(DATASET RECORDS begins)

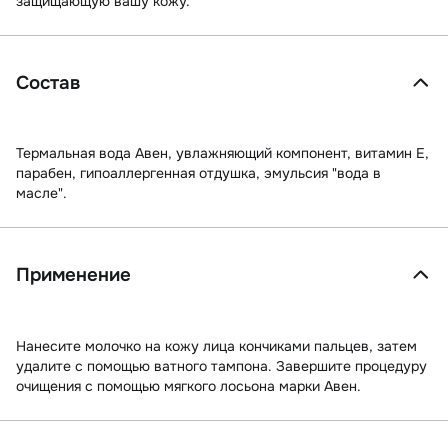
защищающую вашу кожу.
Состав
Термальная вода Авен, увлажняющий компонент, витамин Е,
парабен, гипоаллергенная отдушка, эмульсия "вода в
масле".
Применение
Нанесите молочко на кожу лица кончиками пальцев, затем
удалите с помощью ватного тампона. Завершите процедуру
очищения с помощью мягкого лосьона марки Авен.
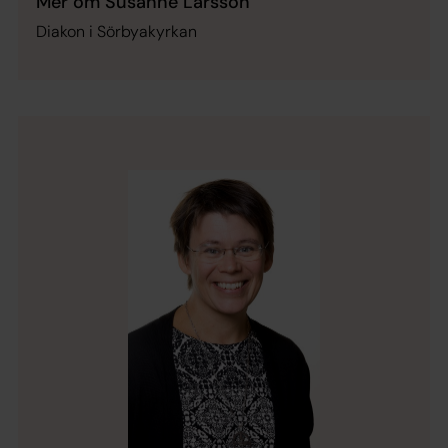
Mer om Susanne Larsson
Diakon i Sörbyakyrkan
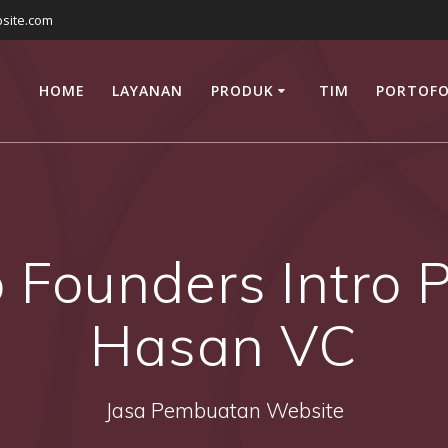
site.com
HOME
LAYANAN
PRODUK
TIM
PORTOFO
 Founders Intro 
Hasan VC
Jasa Pembuatan Website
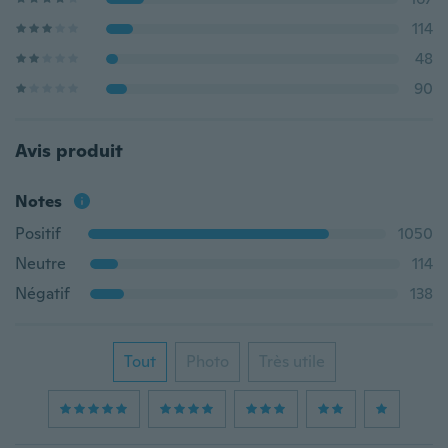
114
48
90
Avis produit
Notes
Positif
1050
Neutre
114
Négatif
138
Tout
Photo
Très utile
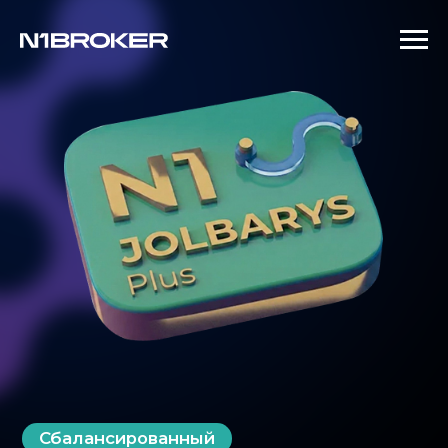
Сбалансированный
N1 Jolbarys Plus USD
Инвестиции в облигации с
удорожанием их стоимости при
снижении ставки ФРС США.
Подходит тем, кто хочет
воспользоваться изменениями на
рынке для получения прибыли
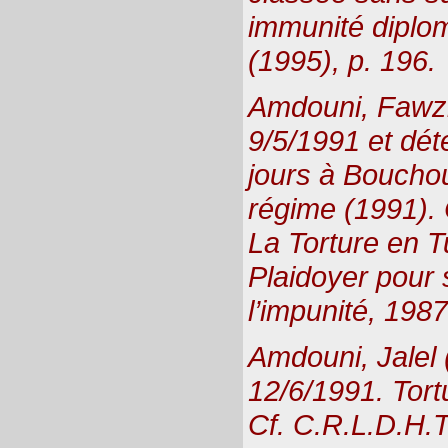
immunité diplo
(1995), p. 196.
Amdouni, Fawzi 
9/5/1991 et dét
jours à Bouchou
régime (1991). 
La Torture en T
Plaidoyer pour 
l’impunité, 1987
Amdouni, Jalel 
12/6/1991. Tort
Cf. C.R.L.D.H.T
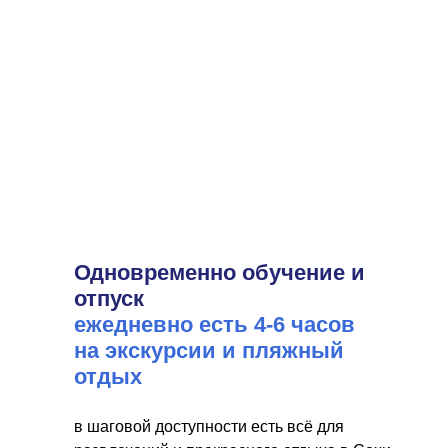
Одновременно обучение и
отпуск
ежедневно есть 4-6 часов
на экскурсии и пляжный
отдых
в шаговой доступности есть всё для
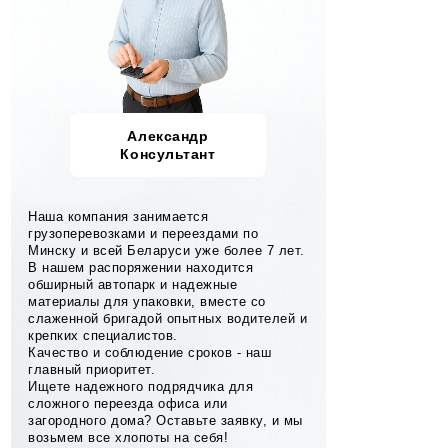
Александр
Консультант
Наша компания занимается
грузоперевозками и переездами по
Минску и всей Беларуси уже более 7 лет.
В нашем распоряжении находится
обширный автопарк и надежные
материалы для упаковки, вместе со
слаженной бригадой опытных водителей и
крепких специалистов.
Качество и соблюдение сроков - наш
главный приоритет.
Ищете надежного подрядчика для
сложного переезда офиса или
загородного дома? Оставьте заявку, и мы
возьмем все хлопоты на себя!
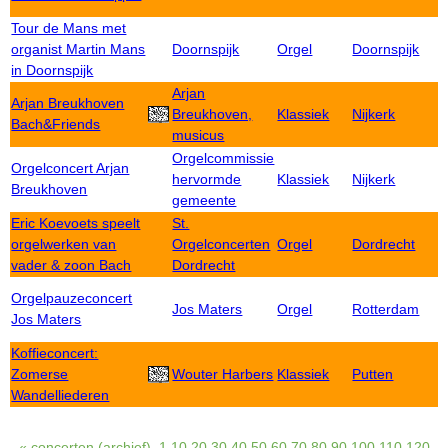
Tour de Mans met
organist Martin Mans
Doornspijk
Orgel
Doornspijk
in Doornspijk
Arjan
Arjan Breukhoven
Breukhoven,
Klassiek
Nijkerk
Bach&Friends
musicus
Orgelcommissie
Orgelconcert Arjan
hervormde
Klassiek
Nijkerk
Breukhoven
gemeente
Eric Koevoets speelt
St.
orgelwerken van
Orgelconcerten
Orgel
Dordrecht
vader & zoon Bach
Dordrecht
Orgelpauzeconcert
Jos Maters
Orgel
Rotterdam
Jos Maters
Koffieconcert:
Zomerse
Wouter Harbers
Klassiek
Putten
Wandelliederen
« concerten (archief)
1
10
20
30
40
50
60
70
80
90
100
110
120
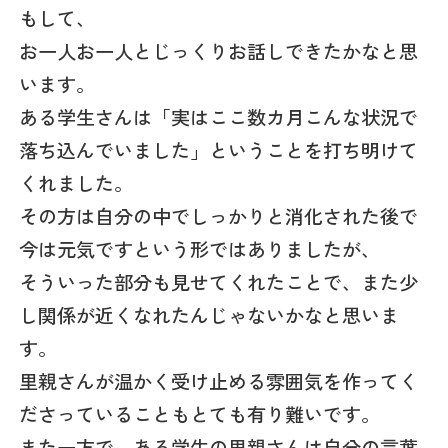
もして、
お一人お一人とじっくりお話しできたかなと思
います。
ある学生さんは「実はここ数カ月こんな状況で
落ち込んでいました」ということを打ち明けて
くれました。
その方は自分の中でしっかりと消化された後で
今は元気ですという形ではありましたが、
そういった部分も見せてくれたことで、また少
し関係が近くなれたんじゃないかなと思いま
す。
里親さんが温かく受け止める雰囲気を作ってく
ださっていることもとても有り難いです。
また一方で、ある学生の里親さんは自分の言葉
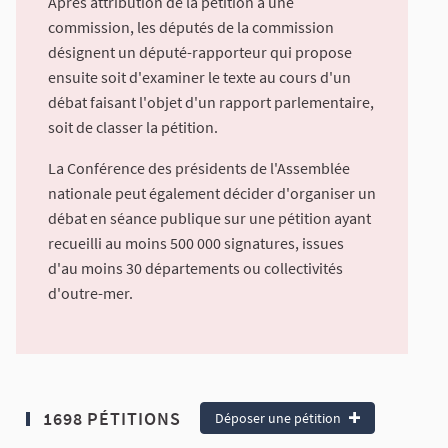
Après attribution de la pétition à une
commission, les députés de la commission
désignent un député-rapporteur qui propose
ensuite soit d'examiner le texte au cours d'un
débat faisant l'objet d'un rapport parlementaire,
soit de classer la pétition.
La Conférence des présidents de l'Assemblée
nationale peut également décider d'organiser un
débat en séance publique sur une pétition ayant
recueilli au moins 500 000 signatures, issues
d'au moins 30 départements ou collectivités
d'outre-mer.
1698 PÉTITIONS
Déposer une pétition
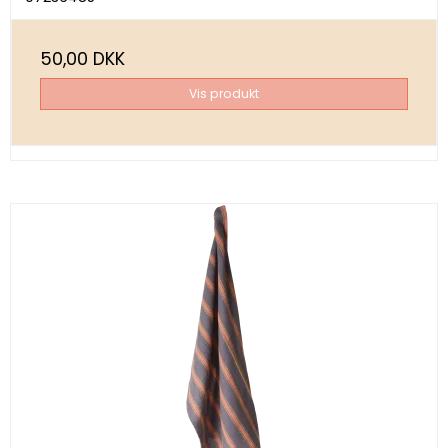
50,00 DKK
Vis produkt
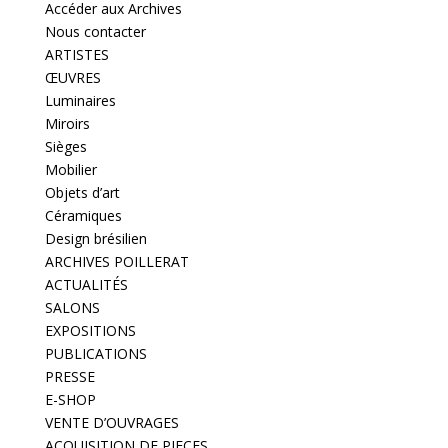
Accéder aux Archives
Nous contacter
ARTISTES
ŒUVRES
Luminaires
Miroirs
Sièges
Mobilier
Objets d’art
Céramiques
Design brésilien
ARCHIVES POILLERAT
ACTUALITÉS
SALONS
EXPOSITIONS
PUBLICATIONS
PRESSE
E-SHOP
VENTE D’OUVRAGES
ACQUISITION DE PIECES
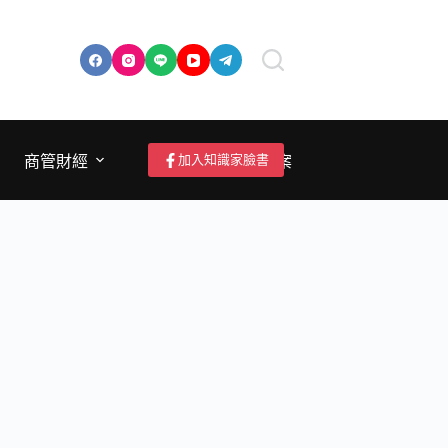
加入知識家臉書
商管財經
成為作者/投稿/提案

(DATASET RECORDS ends)

# ABOUT THIS TASK
Where does "Авен" appear in the records above? Copy every line that has it.

# EXPECTED ANSWER
Термальная вода Авен, увлажняющий компонент, витамин Е,
очищения с помощью мягкого лосьона марки Авен.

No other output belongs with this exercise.